■ **Task directions**: Edit the records below from the first line through the line containing "family: Scarabaeidae", changing every "common name" to "vernacular name" and leaving everything else as it is. Give back only those lines.
○ ○ ○ ○ ○ ○ ○
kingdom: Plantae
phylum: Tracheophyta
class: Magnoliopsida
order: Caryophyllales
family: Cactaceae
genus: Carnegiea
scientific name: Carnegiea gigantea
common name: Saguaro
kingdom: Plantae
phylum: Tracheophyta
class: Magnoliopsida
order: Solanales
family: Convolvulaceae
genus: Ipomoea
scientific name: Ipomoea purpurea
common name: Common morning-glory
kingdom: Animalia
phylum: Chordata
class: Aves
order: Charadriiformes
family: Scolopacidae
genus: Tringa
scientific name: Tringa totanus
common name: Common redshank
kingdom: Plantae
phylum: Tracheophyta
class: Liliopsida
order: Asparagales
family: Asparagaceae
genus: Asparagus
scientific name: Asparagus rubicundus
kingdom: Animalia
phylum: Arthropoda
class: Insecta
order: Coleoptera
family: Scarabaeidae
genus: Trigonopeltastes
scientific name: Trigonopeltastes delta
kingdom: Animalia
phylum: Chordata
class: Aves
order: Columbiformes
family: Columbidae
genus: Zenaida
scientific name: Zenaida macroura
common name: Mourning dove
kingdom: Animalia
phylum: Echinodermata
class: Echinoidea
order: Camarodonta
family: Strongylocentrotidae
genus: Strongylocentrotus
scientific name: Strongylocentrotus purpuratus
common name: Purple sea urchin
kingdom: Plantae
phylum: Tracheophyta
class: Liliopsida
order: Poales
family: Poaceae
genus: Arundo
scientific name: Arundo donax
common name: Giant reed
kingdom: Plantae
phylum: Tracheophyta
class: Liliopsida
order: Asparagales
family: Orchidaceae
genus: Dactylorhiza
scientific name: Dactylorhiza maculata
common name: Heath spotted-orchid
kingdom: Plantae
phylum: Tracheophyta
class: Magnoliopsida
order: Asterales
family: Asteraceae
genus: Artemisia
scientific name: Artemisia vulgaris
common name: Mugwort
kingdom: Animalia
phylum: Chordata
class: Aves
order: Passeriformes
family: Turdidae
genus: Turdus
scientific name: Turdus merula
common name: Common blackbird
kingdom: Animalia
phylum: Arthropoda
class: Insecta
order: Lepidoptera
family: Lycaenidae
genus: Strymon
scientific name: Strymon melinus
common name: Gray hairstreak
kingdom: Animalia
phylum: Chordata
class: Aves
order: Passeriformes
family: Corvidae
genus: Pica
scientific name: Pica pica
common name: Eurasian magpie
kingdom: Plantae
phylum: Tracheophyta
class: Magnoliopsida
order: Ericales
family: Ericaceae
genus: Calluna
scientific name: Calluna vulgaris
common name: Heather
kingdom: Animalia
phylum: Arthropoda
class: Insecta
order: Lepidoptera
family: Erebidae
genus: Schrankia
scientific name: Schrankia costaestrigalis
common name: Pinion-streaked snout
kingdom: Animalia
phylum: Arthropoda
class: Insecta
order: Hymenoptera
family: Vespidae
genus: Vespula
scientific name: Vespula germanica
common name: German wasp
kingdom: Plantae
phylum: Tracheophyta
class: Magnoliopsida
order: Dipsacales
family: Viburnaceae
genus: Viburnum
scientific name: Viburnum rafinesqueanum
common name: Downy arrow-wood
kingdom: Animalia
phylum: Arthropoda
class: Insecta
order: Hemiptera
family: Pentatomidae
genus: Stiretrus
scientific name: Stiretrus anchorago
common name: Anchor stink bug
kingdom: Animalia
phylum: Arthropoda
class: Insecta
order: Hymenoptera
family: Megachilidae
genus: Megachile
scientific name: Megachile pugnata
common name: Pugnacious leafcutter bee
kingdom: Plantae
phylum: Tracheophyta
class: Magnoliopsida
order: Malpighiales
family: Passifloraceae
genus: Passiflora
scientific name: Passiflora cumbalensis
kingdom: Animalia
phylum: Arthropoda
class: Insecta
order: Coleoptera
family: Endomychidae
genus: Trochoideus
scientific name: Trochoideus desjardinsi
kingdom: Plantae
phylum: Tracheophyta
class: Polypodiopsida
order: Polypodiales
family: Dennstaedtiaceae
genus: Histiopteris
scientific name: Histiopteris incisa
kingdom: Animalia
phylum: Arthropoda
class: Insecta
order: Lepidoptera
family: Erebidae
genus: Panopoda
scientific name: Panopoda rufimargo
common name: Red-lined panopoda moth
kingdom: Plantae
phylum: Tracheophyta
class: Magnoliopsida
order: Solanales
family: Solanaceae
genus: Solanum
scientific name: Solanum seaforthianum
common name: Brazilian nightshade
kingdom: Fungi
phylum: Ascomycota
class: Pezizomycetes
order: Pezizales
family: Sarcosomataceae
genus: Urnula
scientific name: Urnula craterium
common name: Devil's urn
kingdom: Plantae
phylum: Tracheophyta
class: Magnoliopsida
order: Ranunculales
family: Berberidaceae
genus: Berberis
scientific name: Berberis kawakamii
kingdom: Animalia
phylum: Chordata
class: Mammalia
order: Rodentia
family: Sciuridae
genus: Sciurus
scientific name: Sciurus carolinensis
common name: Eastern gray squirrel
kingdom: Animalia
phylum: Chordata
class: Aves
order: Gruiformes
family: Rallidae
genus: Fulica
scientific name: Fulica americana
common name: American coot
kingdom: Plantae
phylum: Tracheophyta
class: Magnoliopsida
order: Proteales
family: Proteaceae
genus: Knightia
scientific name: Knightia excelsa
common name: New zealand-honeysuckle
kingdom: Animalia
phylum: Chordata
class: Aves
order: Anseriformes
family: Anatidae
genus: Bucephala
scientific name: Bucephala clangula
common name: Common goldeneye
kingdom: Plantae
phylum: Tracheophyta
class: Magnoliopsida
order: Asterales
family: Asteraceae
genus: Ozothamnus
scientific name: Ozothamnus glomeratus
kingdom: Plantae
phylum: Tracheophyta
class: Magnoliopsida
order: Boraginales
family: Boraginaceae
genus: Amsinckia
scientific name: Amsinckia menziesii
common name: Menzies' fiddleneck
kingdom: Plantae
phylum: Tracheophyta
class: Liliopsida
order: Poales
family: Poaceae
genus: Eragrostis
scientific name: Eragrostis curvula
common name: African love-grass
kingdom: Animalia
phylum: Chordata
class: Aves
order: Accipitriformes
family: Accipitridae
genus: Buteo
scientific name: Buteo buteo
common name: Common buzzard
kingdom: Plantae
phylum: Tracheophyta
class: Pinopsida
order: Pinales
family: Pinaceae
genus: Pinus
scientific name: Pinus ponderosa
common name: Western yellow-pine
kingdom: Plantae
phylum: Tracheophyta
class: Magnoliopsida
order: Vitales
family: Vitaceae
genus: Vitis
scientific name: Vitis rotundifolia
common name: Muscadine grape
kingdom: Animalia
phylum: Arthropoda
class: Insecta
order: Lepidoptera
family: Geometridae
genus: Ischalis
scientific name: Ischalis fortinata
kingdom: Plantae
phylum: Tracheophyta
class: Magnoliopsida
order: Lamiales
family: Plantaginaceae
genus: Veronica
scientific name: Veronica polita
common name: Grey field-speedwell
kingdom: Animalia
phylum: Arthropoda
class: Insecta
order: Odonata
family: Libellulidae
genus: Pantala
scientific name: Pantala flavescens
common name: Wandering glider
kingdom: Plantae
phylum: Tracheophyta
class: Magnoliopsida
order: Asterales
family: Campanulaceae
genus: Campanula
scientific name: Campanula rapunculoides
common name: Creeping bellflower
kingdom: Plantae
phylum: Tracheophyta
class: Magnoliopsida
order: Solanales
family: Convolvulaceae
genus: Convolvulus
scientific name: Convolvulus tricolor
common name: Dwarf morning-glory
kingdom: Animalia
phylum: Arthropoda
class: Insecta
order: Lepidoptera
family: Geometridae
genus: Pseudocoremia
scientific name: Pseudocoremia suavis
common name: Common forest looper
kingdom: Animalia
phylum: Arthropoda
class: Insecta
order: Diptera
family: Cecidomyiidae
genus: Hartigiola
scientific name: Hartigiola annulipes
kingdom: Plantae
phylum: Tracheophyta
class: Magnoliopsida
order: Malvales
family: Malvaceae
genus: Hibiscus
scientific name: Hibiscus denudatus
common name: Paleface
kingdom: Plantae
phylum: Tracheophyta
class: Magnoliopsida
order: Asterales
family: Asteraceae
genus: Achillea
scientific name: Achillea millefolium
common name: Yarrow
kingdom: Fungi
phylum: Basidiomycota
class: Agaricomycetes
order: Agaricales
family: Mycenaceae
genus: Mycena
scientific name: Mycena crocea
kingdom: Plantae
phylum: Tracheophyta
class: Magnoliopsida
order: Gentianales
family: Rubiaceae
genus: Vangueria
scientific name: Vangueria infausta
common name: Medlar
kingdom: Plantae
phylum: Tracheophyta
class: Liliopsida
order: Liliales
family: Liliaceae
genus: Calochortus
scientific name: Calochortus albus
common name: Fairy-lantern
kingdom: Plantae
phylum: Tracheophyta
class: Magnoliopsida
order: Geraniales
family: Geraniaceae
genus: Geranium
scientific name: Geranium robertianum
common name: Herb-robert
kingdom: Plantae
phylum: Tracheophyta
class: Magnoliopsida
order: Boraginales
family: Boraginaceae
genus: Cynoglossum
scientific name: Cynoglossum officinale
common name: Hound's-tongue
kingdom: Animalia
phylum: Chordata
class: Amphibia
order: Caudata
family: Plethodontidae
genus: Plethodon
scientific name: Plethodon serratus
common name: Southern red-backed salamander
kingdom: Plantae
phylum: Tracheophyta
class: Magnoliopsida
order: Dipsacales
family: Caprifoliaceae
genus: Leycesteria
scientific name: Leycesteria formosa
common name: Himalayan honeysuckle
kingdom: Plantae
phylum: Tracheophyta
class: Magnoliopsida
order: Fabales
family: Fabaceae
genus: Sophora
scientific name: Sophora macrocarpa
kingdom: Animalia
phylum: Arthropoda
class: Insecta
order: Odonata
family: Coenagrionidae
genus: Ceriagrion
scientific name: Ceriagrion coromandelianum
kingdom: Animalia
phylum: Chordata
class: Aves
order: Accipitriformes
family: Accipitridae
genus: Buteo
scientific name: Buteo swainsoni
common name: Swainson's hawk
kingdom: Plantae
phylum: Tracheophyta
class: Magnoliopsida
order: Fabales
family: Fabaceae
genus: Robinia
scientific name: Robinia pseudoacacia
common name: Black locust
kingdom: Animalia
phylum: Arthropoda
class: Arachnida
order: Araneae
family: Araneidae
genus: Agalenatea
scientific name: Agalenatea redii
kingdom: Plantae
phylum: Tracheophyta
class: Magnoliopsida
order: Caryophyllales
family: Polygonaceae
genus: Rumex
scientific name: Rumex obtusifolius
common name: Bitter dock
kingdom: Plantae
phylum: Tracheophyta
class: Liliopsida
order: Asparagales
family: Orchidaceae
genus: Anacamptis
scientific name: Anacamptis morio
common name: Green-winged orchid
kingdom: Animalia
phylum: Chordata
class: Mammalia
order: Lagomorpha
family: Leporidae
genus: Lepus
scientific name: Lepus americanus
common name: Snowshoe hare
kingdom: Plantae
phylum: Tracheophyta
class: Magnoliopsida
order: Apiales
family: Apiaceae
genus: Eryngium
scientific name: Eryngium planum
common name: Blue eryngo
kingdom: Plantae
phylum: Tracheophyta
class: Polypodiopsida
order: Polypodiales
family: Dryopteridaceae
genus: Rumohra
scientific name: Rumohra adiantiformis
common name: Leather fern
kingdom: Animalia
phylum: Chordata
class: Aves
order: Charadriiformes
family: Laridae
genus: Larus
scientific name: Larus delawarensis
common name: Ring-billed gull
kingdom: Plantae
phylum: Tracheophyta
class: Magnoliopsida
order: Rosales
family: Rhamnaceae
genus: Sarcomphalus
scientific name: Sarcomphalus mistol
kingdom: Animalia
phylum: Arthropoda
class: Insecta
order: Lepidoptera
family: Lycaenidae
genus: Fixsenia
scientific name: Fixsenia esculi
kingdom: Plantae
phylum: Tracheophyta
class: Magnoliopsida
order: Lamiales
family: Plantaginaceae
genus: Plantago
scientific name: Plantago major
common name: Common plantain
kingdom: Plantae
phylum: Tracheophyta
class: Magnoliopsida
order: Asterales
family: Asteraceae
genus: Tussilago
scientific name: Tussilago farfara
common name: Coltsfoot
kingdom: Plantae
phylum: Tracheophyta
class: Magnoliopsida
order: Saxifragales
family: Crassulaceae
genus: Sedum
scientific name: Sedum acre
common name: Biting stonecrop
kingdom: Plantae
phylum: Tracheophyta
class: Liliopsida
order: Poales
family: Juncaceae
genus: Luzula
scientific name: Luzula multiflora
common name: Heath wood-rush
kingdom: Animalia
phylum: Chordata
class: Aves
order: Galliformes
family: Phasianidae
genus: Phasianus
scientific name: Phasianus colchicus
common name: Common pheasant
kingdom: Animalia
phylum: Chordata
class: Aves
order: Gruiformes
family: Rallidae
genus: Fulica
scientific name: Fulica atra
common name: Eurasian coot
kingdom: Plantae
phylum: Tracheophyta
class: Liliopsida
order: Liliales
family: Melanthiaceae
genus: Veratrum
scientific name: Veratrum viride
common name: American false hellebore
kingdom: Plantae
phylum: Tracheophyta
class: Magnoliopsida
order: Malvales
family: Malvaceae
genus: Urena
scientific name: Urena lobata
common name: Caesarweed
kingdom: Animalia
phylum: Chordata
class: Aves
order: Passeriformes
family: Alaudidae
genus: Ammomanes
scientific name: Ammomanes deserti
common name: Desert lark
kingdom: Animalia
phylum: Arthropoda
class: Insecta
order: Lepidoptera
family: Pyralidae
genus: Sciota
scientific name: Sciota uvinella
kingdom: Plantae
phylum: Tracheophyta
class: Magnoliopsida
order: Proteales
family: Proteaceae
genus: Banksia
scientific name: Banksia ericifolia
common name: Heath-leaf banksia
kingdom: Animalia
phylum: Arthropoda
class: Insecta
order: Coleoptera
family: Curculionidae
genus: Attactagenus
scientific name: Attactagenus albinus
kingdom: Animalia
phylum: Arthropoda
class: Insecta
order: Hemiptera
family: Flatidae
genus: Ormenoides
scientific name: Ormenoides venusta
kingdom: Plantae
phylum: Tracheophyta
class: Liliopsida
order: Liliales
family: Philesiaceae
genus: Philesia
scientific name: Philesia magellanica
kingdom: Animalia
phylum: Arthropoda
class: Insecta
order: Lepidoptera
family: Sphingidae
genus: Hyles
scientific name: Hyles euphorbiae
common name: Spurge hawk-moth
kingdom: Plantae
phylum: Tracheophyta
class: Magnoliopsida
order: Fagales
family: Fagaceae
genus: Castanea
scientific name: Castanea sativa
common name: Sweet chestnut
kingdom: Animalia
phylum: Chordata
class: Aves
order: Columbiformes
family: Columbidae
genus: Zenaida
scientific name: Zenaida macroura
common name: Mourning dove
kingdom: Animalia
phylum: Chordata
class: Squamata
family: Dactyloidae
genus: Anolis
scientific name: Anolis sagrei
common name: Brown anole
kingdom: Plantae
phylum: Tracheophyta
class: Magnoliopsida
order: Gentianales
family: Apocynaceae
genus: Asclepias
○ ○ ○ ○ ○ ○ ○
■ **Answer to this task**:
kingdom: Plantae
phylum: Tracheophyta
class: Magnoliopsida
order: Caryophyllales
family: Cactaceae
genus: Carnegiea
scientific name: Carnegiea gigantea
vernacular name: Saguaro
kingdom: Plantae
phylum: Tracheophyta
class: Magnoliopsida
order: Solanales
family: Convolvulaceae
genus: Ipomoea
scientific name: Ipomoea purpurea
vernacular name: Common morning-glory
kingdom: Animalia
phylum: Chordata
class: Aves
order: Charadriiformes
family: Scolopacidae
genus: Tringa
scientific name: Tringa totanus
vernacular name: Common redshank
kingdom: Plantae
phylum: Tracheophyta
class: Liliopsida
order: Asparagales
family: Asparagaceae
genus: Asparagus
scientific name: Asparagus rubicundus
kingdom: Animalia
phylum: Arthropoda
class: Insecta
order: Coleoptera
family: Scarabaeidae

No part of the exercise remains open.